As Senator Jim Tracy (R-Shelbyville) put it, “This is an issue we must address. I don’t know whether we can simply amend the bill in such a way that will fix the issue at this point.”

This kind of motive cannot be overlooked in any consideration of the Tennessee General Assembly in 2013. There was, after all, the famous mop-sink scare.

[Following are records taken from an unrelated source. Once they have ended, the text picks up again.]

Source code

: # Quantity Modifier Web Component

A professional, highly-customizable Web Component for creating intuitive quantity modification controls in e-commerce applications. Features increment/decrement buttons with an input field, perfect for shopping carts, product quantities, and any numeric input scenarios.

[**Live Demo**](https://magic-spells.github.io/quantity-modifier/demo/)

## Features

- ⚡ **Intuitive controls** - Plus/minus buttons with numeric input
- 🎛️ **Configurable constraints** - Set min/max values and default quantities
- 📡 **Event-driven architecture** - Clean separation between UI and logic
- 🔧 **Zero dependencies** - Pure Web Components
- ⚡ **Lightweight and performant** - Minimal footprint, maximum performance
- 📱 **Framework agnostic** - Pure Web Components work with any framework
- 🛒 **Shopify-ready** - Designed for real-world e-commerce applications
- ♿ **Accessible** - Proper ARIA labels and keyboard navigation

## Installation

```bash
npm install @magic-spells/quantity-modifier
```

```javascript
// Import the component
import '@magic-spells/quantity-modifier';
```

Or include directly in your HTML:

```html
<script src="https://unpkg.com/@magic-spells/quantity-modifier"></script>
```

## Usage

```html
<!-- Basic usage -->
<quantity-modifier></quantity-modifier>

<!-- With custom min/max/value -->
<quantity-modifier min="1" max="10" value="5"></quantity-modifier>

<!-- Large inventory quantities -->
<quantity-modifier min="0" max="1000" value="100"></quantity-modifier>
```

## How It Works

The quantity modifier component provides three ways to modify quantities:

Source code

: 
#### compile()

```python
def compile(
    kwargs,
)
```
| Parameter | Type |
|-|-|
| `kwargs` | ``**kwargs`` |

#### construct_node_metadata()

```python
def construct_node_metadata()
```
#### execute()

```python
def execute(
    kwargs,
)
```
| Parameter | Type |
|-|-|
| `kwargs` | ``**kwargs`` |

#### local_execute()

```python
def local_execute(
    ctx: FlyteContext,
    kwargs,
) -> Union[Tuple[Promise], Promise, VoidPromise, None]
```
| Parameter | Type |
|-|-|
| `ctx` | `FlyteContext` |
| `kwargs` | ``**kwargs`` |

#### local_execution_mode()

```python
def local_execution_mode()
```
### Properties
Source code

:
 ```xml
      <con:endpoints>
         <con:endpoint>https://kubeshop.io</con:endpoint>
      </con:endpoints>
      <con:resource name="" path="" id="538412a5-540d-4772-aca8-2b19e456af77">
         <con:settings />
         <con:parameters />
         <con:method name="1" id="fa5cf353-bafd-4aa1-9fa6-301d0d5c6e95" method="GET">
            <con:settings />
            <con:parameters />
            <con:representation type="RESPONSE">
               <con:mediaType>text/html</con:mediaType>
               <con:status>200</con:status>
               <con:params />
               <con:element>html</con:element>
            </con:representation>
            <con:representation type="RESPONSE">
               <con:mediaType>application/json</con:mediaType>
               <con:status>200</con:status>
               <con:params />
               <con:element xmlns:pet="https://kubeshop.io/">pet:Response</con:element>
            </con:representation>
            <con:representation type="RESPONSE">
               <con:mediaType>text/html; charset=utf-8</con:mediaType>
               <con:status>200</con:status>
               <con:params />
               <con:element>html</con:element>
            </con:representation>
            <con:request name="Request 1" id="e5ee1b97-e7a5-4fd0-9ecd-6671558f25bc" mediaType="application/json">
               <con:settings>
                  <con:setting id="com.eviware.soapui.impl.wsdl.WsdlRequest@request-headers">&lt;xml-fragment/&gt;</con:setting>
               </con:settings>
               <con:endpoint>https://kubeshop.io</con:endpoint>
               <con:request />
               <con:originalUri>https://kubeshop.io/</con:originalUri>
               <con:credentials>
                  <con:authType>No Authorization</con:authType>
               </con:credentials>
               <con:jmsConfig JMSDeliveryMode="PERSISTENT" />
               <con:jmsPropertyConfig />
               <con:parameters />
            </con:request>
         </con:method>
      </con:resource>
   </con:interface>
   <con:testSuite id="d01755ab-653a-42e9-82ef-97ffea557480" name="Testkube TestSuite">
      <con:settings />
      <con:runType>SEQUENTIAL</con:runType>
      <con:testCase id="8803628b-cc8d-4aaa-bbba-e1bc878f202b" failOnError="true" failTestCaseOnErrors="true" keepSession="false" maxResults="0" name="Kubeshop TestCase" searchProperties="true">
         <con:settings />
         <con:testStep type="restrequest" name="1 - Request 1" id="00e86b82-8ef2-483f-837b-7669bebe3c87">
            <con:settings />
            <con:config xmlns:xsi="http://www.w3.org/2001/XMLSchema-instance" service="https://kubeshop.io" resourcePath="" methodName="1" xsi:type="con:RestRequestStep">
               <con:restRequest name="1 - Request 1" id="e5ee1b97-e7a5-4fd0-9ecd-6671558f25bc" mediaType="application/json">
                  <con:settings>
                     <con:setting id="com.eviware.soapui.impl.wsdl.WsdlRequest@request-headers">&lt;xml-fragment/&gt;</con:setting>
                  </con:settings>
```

The venerable Capitol building has been undergoing extensive renovations this year, and one of them had become a source of alarm to Ketron and state representative Judd Matheny (R-Tullahoma), another legislator concerned about Muslim influence, both of whom inquired as to whether a new water installation in the second-floor Capitol restroom, stretching from the floor halfway up the wall, had been designed to accommodate Islamic foot-washing rituals. Building administrator Connie Ridley responded succinctly to their concerns: “It is, in laymen’s terms, a mop sink.”

That story, uncovered by the AP’s Eric Schelzig, went far and wide, inspiring wags and pundits everywhere. Comedy Central’s Stephen Colbert, in particular, had a field day, lampooning the “terrorist footbath” that was discovered in the Tennessee Capitol and chanting “Osama Been Moppin’!”

The mop-sink incident has not been the only source of humor generated by the current legislature.

The aforesaid Stacey Campfield has been the author of much legislation that has provoked chuckles (albeit often of the kind implicit in the hoary old punchline, “It only hurts when I laugh.”). He designed a bill in 2011 that became nationally known (and satirized) as “Don’t Say Gay,” in that it would have prohibited any discussion of homosexuality in Tennessee’s elementary schools.

As modified and transformed, it still persists as the “Classroom Protection Act,” which died quietly this year in the House. Still hanging fire is another Campfield creation, SB 0132, which also lends itself to a caricature title, “Starve the Children.”

But who’s laughing? The bill, which would reduce state aid to impoverished families if students in those families failed to make their grades, could not be deflected by the few Democrats who publicly opposed it. And, softened somewhat, it was even acquiesced to by the state’s Department of Human Services.

Rolled last week, it was due for floor consideration in the Senate this week.

With less than two weeks to go before a scheduled adjournment date of April 19th, the fate of a number of bills remains unknown.

Among them are several bills of considerable interest to Shelby Countians following the ongoing school-merger issue. They include SB 1363/HB 1288, the latest version of Norris-Todd legislation, which would allow the long-deferred creation of municipal school districts. Unlike a similar bill which passed the legislature in 2012 but was declared unconstitutional by U.S. District Judge Hardy Mays, this version is written so as to apply statewide and in order to avoid a similar fate.

That bill is headed to the Senate calendar and will undoubtedly be voted on before adjournment. The same is true of SB 1354/HB 1291, which expands the number of allowable LEAs (local education authorities) in a county from six to seven, thereby making room for all of Shelby County’s suburban municipalities to form school systems.

Another bill, SB 830/HB 702, which would create a new state charter-authorizing panel able to bypass local school boards in the approval process for new charter schools, is scheduled for imminent action in the finance committees of both chambers and may also make it to floor consideration.

There are other weighty matters making their way to final decision, and there are other matters that have already been disposed of. The unlucky Ketron has seen one of his pet measures, SB 285, the “Animal Fighting Enforcement Act,” killed in the Senate’s calendar committee.

This is a bill that would have banned cockfighting but which was resisted by, among others, the previously quoted Senator Niceley, who had, as Speaker Ramsey indicated, invoked Abraham Lincoln as a supporter of cockfighting, whether accurately or not, and saw the bill as an assault on animal agriculture in much larger ways.

“This bill is not about chickens,” the victorious Niceley declared in the climactic Senate debate, deigning not to add a suffix to that noun that may have more adequately described the legislative process in this session of 2013.